コントローラ16は、DMS17が検出した騒音キャンセル対象座席に着座しているユーザの頭部の位置や姿勢等からユーザの右耳と左耳の位置を算定し、n個のポイントセットの内で、第1キャンセルポイントと第2キャンセルポイントとがユーザの右耳の位置と左耳の位置に最も整合するポイントセットを識別し、識別したポイントセットに対応する第1系補助フィルタ1116の出力を選択して出力するように第1信号処理部の第1系セレクタ1117を制御し、識別したポイントセットに対応する第2系補助フィルタ1126の出力を選択して出力するように第2信号処理部の第2系セレクタ1127を制御する処理を繰り返し行う。
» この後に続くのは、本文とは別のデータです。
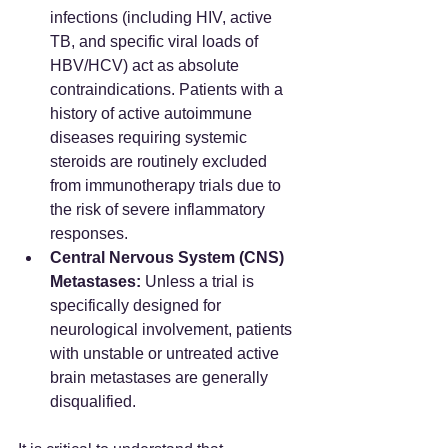
infections (including HIV, active 
TB, and specific viral loads of 
HBV/HCV) act as absolute 
contraindications. Patients with a 
history of active autoimmune 
diseases requiring systemic 
steroids are routinely excluded 
from immunotherapy trials due to 
the risk of severe inflammatory 
responses.  
Central Nervous System (CNS) 
Metastases:
 Unless a trial is 
specifically designed for 
neurological involvement, patients 
with unstable or untreated active 
brain metastases are generally 
disqualified.  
なお、第1キャンセルポイントと第2キャンセルポイントとがユーザの右耳の位置と左耳の位置に最も整合するポイントセットは、たとえば、第1キャンセルポイントがユーザの右耳の位置との距離と、第2キャンセルポイントとユーザの左耳の位置との距離との最大値が最小となるポイントセットとして求める。
【0061】
以上、本発明の実施形態について説明した。
ここで、以上の実施形態は、騒音源が一つのみである場合について示したが、以上の実施形態は、信号処理ブロック11の構成を各騒音源の各キャンセルポイントへの伝搬を考慮するように拡張することにより、騒音源が複数存在する場合にも適用可能である。
【0062】
また、以上の実施形態では、右耳と左耳の各々に対してマイクやスピーカや信号処理部を設けた場合について示したが、本実施形態は、頭部に対してマイクやスピーカや信号処理部を設けて、右耳と左耳に聞こえる騒音を、右耳と左耳に共通のマイクとスピーカと信号処理部でまとめてキャンセルする場合にも同様に適用することができる。
【符号の説明】
【0063】
1…能動型騒音制御システム、4…第1段階学習処理ブロック、6…第2段階学習処理ブロック、11…信号処理ブロック、12…第1スピーカ、13…第1マイク、14…第2スピーカ、15…第2マイク、16…コントローラ、17…DMS、41…第1系第1段階学習処理部、42…第2系第1段階学習処理部、51…第1学習用マイク、52…第2学習用マイク、61…第1系第2段階学習処理部、62…第2系第2段階学習処理部、111…第1系信号処理部、112…第2系信号処理部、411…第1系第1学習用推定フィルタ、412…第1系第2学習用推定フィルタ、421…第2系第1学習用推定フィルタ、422…第2系第2学習用推定フィルタ、611…第1系固定フィルタ、612…第1系第2段階学習用可変フィルタ、613…第1系第2段階学習用適応アルゴリズム実行部、614…第1系第2段階学習用減算器、621…第2系固定フィルタ、622…第2系第2段階学習用可変フィルタ、623…第2系第2段階学習用適応アルゴリズム実行部、624…第2系第2段階学習用減算器、1111…第1系可変フィルタ、1112…第1系適応アルゴリズム実行部、1113…第1系第1推定フィルタ、1114…第1系第2推定フィルタ、1115…第1系減算器、1116…第1系補助フィルタ、1117…第1系セレクタ、1121…第2系可変フィルタ、1122…第2系適応アルゴリズム実行部、1123…第2系第1推定フィルタ、1124…第2系第2推定フィルタ、1125…第2系減算器、1126…第2系補助フィルタ、1127…第2系セレクタ。